The separated parts of the frieze in London and Athens, we are now told in a phrase dreamed up by some PR guru or spin doctor, tell 'different but complementary stories.' And in support of this new narrative we see attempts to downplay classical Hellas. Who would have guessed that the main labels in the Parthenon gallery would now refer to Persia? Including the Cyrus cylinder that is being paraded both on this label and round the world's museums as a 'declaration of human rights'.
What we are seeing here is a new danger in addition to the others mentioned so far, a kind of cultural relativism allied with a commercial consumerism. Essentially the thought seems to be 'tell the punters what they want to hear', a modern form of myth-making as damaging as the nationalism of Melina Mercouri.
And, since UNESCO are here, this may be the moment to make a wider point. The Venice Charter, now half a century old, has provided a framework for an intergenerational ethics on the conservation of sites and monuments, essentially that it is wrong to alter the built heritage to serve the ideological aims of the present. What we lack, and increasingly need, is a code of ethics that subjects the stories that are officially invented and presented to make the mute stones speak to a similar set of ethical limitations.
So how should the claim now be presented? As it happens we now have the documents for the first claim for return made in 1835 immediately after independence.
It is notable that the claim, for the Nike temple friezes, was presented in terms of what was best for the monument, for an anastelosis.
In my view that is how the claim should now be presented in the re-launch. What is best for the monument, for viewers, and for the scholarly world, and for the visitor experience, categories that coincide and reinforce one another. And by the monument here I mean the whole Acropolis.
In support of the claim I would recommend preparing a clear statement, that is forward looking and drafted to show that the claim is intended to meet the needs and opportunities of today and the future. It should celebrate the achievement of classical Hellas and Athens in particular, emphasising its historical uniqueness. Although Hellas was influenced by its neighbours, and influenced them, as nobody doubts, it is historically misleading, as well as consumerist, to imply that it was just one civilization among many.

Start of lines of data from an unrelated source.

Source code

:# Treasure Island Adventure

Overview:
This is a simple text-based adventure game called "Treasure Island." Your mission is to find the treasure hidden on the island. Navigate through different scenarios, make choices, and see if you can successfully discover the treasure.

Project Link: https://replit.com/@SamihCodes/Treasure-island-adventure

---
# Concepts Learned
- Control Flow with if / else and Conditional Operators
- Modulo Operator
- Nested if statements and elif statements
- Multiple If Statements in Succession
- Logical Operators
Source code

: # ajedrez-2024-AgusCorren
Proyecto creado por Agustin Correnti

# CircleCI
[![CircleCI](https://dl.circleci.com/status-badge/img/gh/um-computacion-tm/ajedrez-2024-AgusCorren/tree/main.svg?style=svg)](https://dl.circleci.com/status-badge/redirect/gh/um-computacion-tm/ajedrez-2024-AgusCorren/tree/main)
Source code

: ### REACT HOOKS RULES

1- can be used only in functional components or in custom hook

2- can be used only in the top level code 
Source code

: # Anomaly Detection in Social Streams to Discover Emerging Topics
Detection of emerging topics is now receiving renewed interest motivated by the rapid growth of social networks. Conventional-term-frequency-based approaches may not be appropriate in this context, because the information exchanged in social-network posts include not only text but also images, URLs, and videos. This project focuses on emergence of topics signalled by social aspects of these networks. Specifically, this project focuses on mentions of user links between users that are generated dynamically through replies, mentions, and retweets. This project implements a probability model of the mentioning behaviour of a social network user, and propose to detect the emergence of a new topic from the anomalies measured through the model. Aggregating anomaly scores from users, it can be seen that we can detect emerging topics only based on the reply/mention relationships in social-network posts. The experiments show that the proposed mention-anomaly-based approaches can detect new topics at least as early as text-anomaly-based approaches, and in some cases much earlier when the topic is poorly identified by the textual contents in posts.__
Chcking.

In Athens for the relaunch I would recommend a studied attempt to avoid condescending to visitors, as is already well under way in the excellent labels here. The public deserve the best. And they are interested in the ideas not just the stones, and in the most up to date knowledge. They would, in my view, prefer to be told that Athens was one of - at the last count - forty four Hellenic cities that had forms of democratic institutions and was not the first- than that it was 'the cradle of democracy.' And the Acropolis Museum can develop further its modern information technology to present alternatives and imagined reconstructions as is already happening
These are not guidance of the 'some say this, some say that' type that, as we see elsewhere, open the way both to old myth-making and to modern cultural relativism and consumerism. They are dynamic attempts to enable visitors to comprehend alternatives where there is room for genuine debate within the traditions of science and evidence-based humanities that our predecessors revived from ancient Hellas. One of the main roles of the ancient Acropolis was to serve as an education in stone, a paideia, for citizens and visitors. You have the opportunity to set out an updated vision of that ideal in the relaunch documents and, as the pieces are returned, to make it ever more real.